= Treaty of Nasuh Pasha =

Treaty between the Ottoman Empire and Safavid Iran after the war of 1603–1612

Treaty of Nasuh Pasha (عهدنامه نصوح پاشا, Nasuh Paşa Antlaşması) was a treaty between the Ottoman Empire and Safavid Iran signed on 20 November 1612. It was made after a decisive Safavid victory in the war of 1603–1612. The main terms in the treaty included granting back Safavid suzerainty over all of the Caucasus.

==Background==
In 1590, Shah Abbas I of Iran (r. 1587–1629) had been forced to concede vast areas in Northwest Iran and the Caucasus to the Ottoman Empire by the Treaty of Constantinople. After solving problems at home, Shah Abbas planned to regain his losses and waited for a suitable moment to attack. He saw his chance in 1603 when 14 years old sultan Ahmet I ascended the Ottoman throne. The Ottoman Empire was engaged in a long and costly war against the Holy Roman Empire, the so called Long war (1593–1606), and there were a series of revolts in Anatolia called the Celali rebellions.

==The war==
In a surprise attack, Shah Abbas and his general Allahverdi Khan began to regain the territories lost in 1590. Although the Ottomans were able to raise an army against the Safavids, their two commanders (serdars), Cığalazade Yusuf Sinan Pasha (1605) and Kuyucu Murad Pasha (1611), both died of natural causes in Diyarbakır, the winter camp of the army.
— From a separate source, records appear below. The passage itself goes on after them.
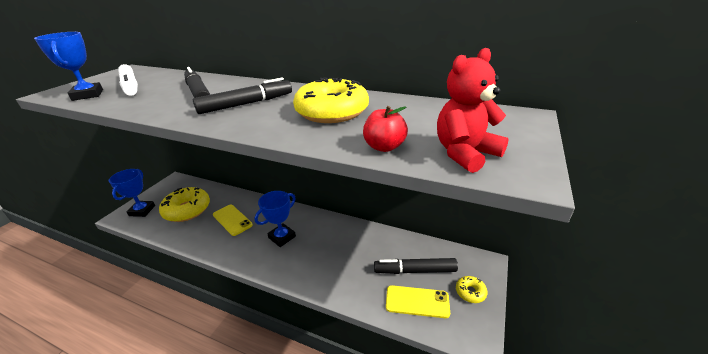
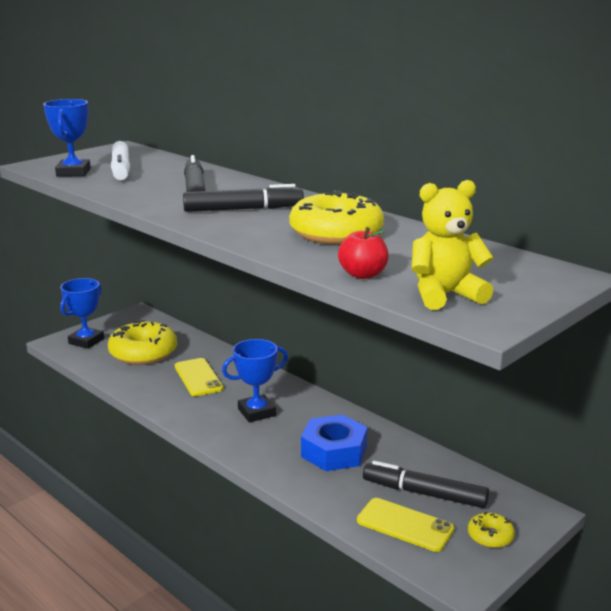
camera: 20 degrees right, 10 degrees down
(344, 254) = (334, 451): none -> blue nut
(465, 154) = (445, 295): red teddy bear -> yellow teddy bear

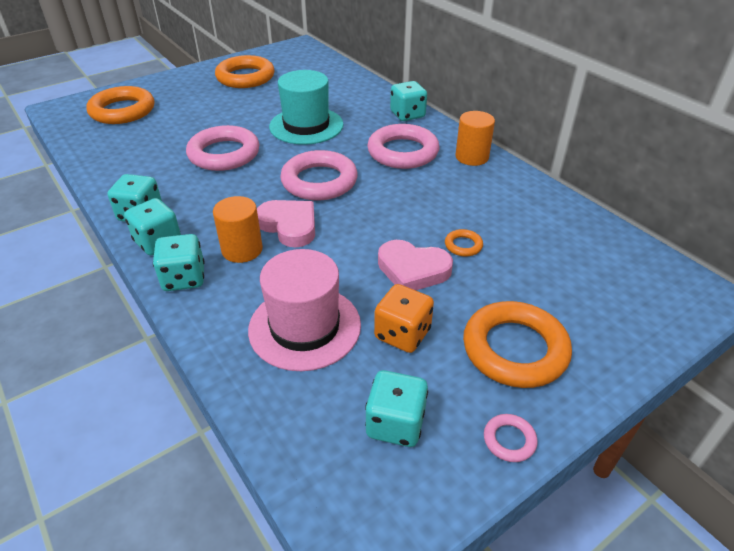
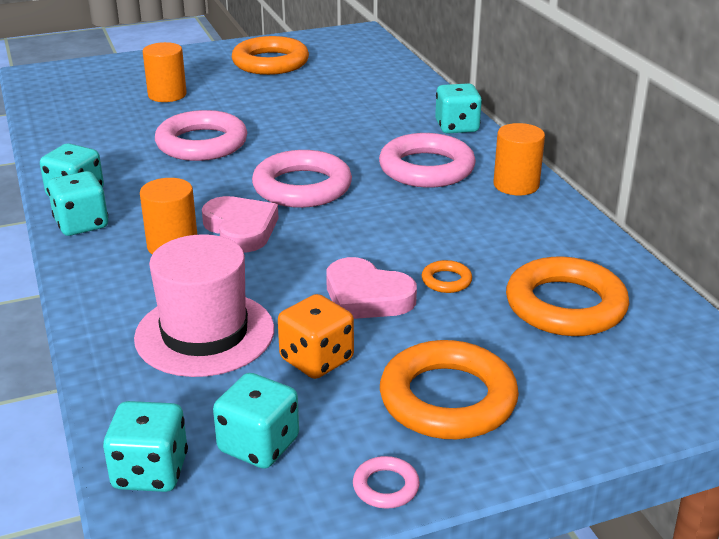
camera: 15 degrees right, 10 degrees down
(122, 111) = (106, 84): orange ring -> orange ring (565, 305)
(177, 114) = (167, 95): none -> orange cylinder
(184, 278) = (93, 264): turquoise dice -> turquoise dice (150, 472)
(306, 126) = (318, 125): turquoise hat -> none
Therefore, the Ottoman army suffered from the lack of able commandership. Finally, Grand vizier Nasuh Pasha who became the grand vizier in 1611, agreed to sign a treaty.

==The terms==
1. The Ottoman Empire agreed to return all territory gained by the 1590 treaty of Constantinople.
2. The border line became the line drawn in the 1555 Peace of Amasya.
3. In turn the Safavid Empire agreed to pay an annual tribute of 200 loads (59000 kilograms) of silk.
4. The route of Iranian pilgrims to Haj was changed (over Syria instead of Iraq).

==Aftermath==

This treaty is the first treaty in Ottoman history by which the empire agreed to lose territory. (The first treaty in European theater in which the empire agreed to lose territory would be the Treaty of Karlowitz in 1699). On the other hand, this treaty was a huge success for Shah Abbas as he had increased his realm and restored Safavid prestige. However, Shah Abbas refused to pay the tribute and the war was renewed in 1615.